Cakra menarik Gista ke dalam pelukannya, mengusap punggung Gista dan meminta maaf atas apa yang keluarganya lakukan.

"Gak apa-apa, mungkin aku emang salah." Gista kembali tersenyum dan mengambil kunci mobil milik Cakra. "Aku berangkat, ya. Gak lama, kok."

**

Hari yang terasa lebih lama dan lebih berat. Gista memutari pasar mencari apa saja yang bisa ia jadikan untuk persediaan beberapa hari. Ia tidak tahu seberapa lama mertuanya di rumah, sehingga harus membeli banyak makanan.

Tangan kanan dan kirinya menenteng kantong plastik berukuran besar membuatnya kesusahan dan seketika ia kaget saat seseorang merebut plastik itu dari tangannya.

"Eh?"

"Emangnya Ibu gak ada saudara buat nolongin bawain ini?"

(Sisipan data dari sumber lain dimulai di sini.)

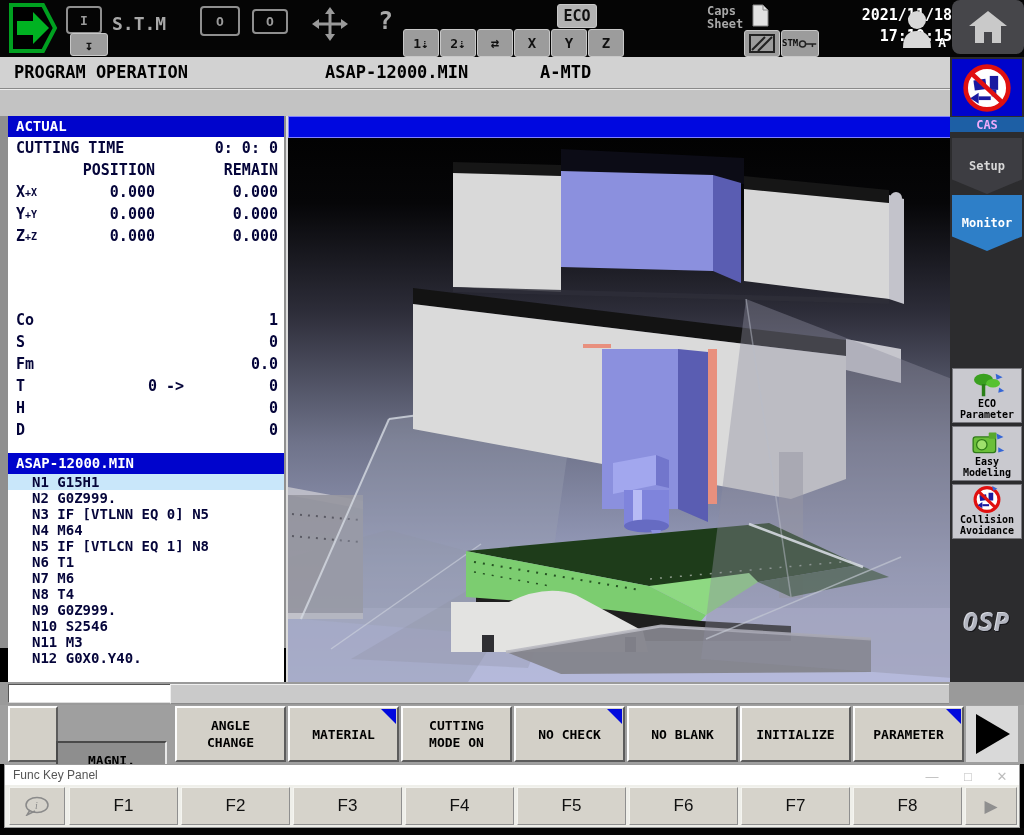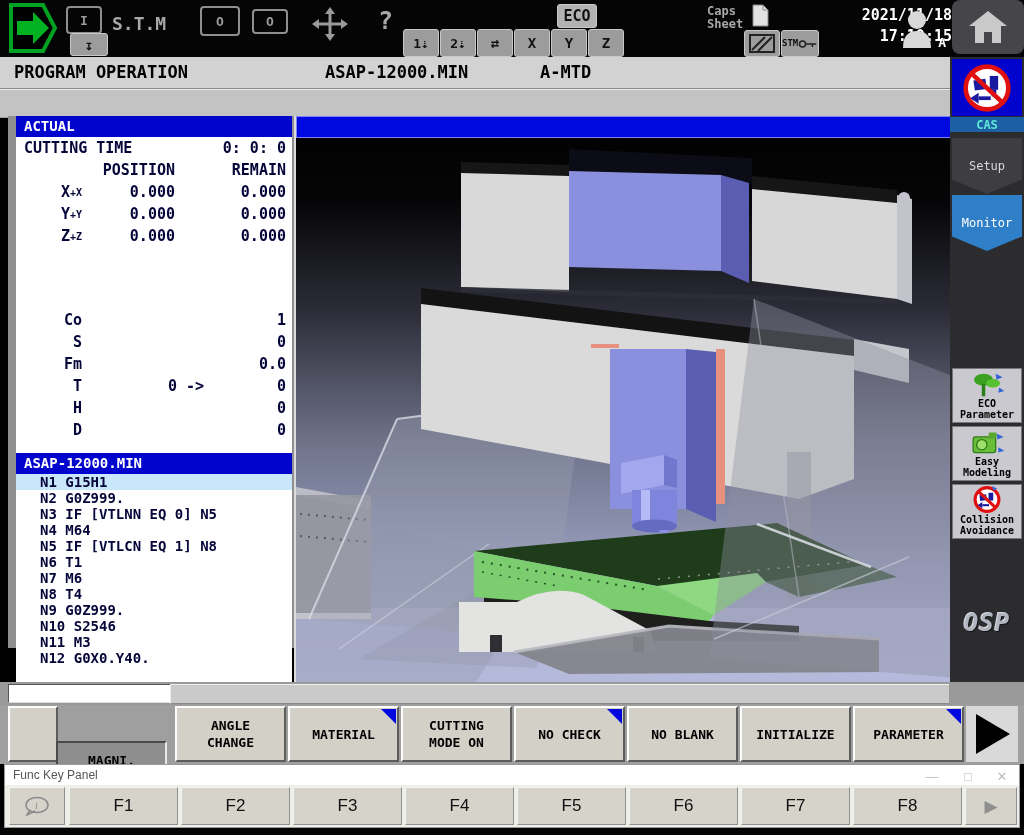--- a/index.html
+++ b/index.html
@@ -15,42 +15,42 @@
            display:flex;align-items:center;justify-content:center;background:transparent;}
   #datetime{color:#fff;font-size:15px;font-weight:bold;text-align:right;line-height:21px;}
   #homebtn{background:#46464a;border-radius:8px;display:flex;align-items:center;justify-content:center;}
   
   #header{position:absolute;left:0;top:57px;width:950px;height:31px;background:#d2d2d2;
           border-bottom:1px solid #8a8a8a;color:#000;font-size:17px;font-weight:bold;}
   #header span{position:absolute;top:5px;}
   #subheader{position:absolute;left:0;top:89px;width:950px;height:27px;background:#c3c3c3;
              border-top:1px solid #ececec;border-bottom:1px solid #9a9a9a;}
   
-  #main{position:absolute;left:8px;top:116px;width:950px;height:532px;background:#8f8f8f;}
+  #main{position:absolute;left:0;top:116px;width:950px;height:532px;background:#8f8f8f;}
   #leftpanel{position:absolute;left:8px;top:0;width:276px;height:566px;background:#fff;
              color:#05053a;font-weight:bold;}
   .bluebar{background:#0004cc;color:#fff;font-size:14px;height:21px;line-height:21px;padding-left:8px;}
   .row{display:flex;height:22px;line-height:22px;font-size:15px;}
-  .c1{width:46px;padding-left:20px;text-align:right;}
+  .c1{width:46px;padding-left:8px;}
   .c2{width:93px;text-align:right;}
   .c3{flex:1;text-align:right;padding-right:6px;}
   .cmid{width:122px;text-align:right;}
   .axsub{font-size:10px;vertical-align:1px;}
   .pline{height:16px;line-height:16px;font-size:14px;padding-left:24px;white-space:pre;}
   .pline.hl{background:#c9e7fa;}
   #viewport{position:absolute;left:286px;top:0;width:664px;height:566px;border-left:2px solid #dcdcdc;}
   #vptitle{height:22px;background:#0008e0;border:1px solid #8080ff;box-sizing:border-box;}
   
   #sidebar{position:absolute;left:950px;top:57px;width:74px;height:625px;background:#2c2c2e;}
   .sb-ico-btn{position:absolute;left:2px;width:70px;background:#c9c9cf;border:1px solid #77777c;
               box-sizing:border-box;display:flex;flex-direction:column;align-items:center;
               justify-content:flex-end;color:#000;font-size:10px;line-height:11px;
               font-weight:bold;text-align:center;padding-bottom:2px;}
   .tab{position:absolute;left:2px;width:70px;height:56px;color:#d8d8d8;font-size:12px;
-       font-weight:normal;display:flex;align-items:center;justify-content:center;
+       font-weight:bold;display:flex;align-items:center;justify-content:center;
        clip-path:polygon(0 0,100% 0,100% 74%,50% 100%,0 74%);}
   #osplogo{position:absolute;left:0;width:74px;text-align:center;font-style:italic;
            font-weight:900;font-size:24px;color:#b2b5bf;letter-spacing:1px;
            text-shadow:1px 1px 0 #16161a, -1px -1px 0 #d8dbe2;}
   
   #inputrow{position:absolute;left:0;top:682px;width:1024px;height:23px;background:#9a9a9a;}
   #inputbox{position:absolute;left:8px;top:2px;width:156px;height:17px;background:#fff;
             border:1px solid #555;border-right-color:#ddd;border-bottom-color:#ddd;
             font-family:"DejaVu Sans Mono",monospace;font-size:13px;padding:0 3px;}
   #graybar{position:absolute;left:170px;top:2px;width:778px;height:18px;background:#cacaca;
@@ -331,21 +331,21 @@
       <svg width="52" height="52" viewBox="0 0 56 56">
         <circle cx="28" cy="28" r="23" fill="#fff" stroke="#e01010" stroke-width="5"></circle>
         <rect x="14" y="19" width="13" height="11" fill="#1a1aa0" transform="rotate(-8 20 24)"></rect>
         <rect x="31" y="15" width="9" height="15" fill="#1a1aa0"></rect>
         <rect x="33" y="30" width="5" height="7" fill="#1a1aa0"></rect>
         <polygon points="10,39 19,33 19,45" fill="#1a1aa0"></polygon>
         <rect x="19" y="37" width="13" height="4" fill="#1a1aa0"></rect>
         <line x1="11" y1="12" x2="45" y2="44" stroke="#e01010" stroke-width="5"></line>
       </svg>
     </div>
-    <div style="position:absolute;left:0;top:60px;width:74px;height:15px;background:#1d5fa5;color:#5eead4;font-size:12px;font-weight:bold;text-align:center;line-height:17px;">CAS</div>
+    <div style="position:absolute;left:0;top:60px;width:74px;height:15px;background:#1d5fa5;color:#f0abfc;font-size:12px;font-weight:bold;text-align:center;line-height:17px;">CAS</div>
     <div class="tab" style="top:81px;background:#3d3d42;">Setup</div>
     <div class="tab" style="top:138px;background:#2e7fc8;color:#fff;">Monitor</div>
 
     <div class="sb-ico-btn" style="top:311px;height:55px;">
       <svg width="36" height="26" viewBox="0 0 40 30">
         <ellipse cx="16" cy="9" rx="11" ry="7" fill="#3aa020"></ellipse>
         <ellipse cx="27" cy="13" rx="8" ry="5" fill="#57c231"></ellipse>
         <rect x="14" y="14" width="4" height="14" fill="#2a8018"></rect>
         <polygon points="30,2 38,6 31,9" fill="#3465d6"></polygon>
         <polygon points="34,18 40,22 33,24" fill="#3465d6"></polygon>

Gista mendongakkan kepala saat melihat Dani berdiri di sampingnya. Untuk apa ia di sini? batinnya. Laki-laki itu tidak terlihat seperti pelajar, bahkan jika ia menyamar menjadi anak kuliahan pun orang akan percaya.

"Udah mau pulang?" tanyanya lagi dan Gista menganggukkan kepala.

"Kenapa ada di sini?"

"Ini tempat umum, emang salah saya di sini?"

Gista menggelengkan kepala sambil berjalan keluar pasar tidak ada percakapan lain hingga mereka sampai di depan mobil yang dibawa oleh Gista.

"Sendiri aja?" tanya Gista, tapi tidak dijawab sama sekali. Diabaikan siswa sendiri itu rasanya, sulit untuk dijelaskan.

"Gak, Bu," balasnya singkat seakan membaca pikiran Gista.

"Kamu itu baik, gak mau berubah jadi lebih baik lagi di mata orang lain?"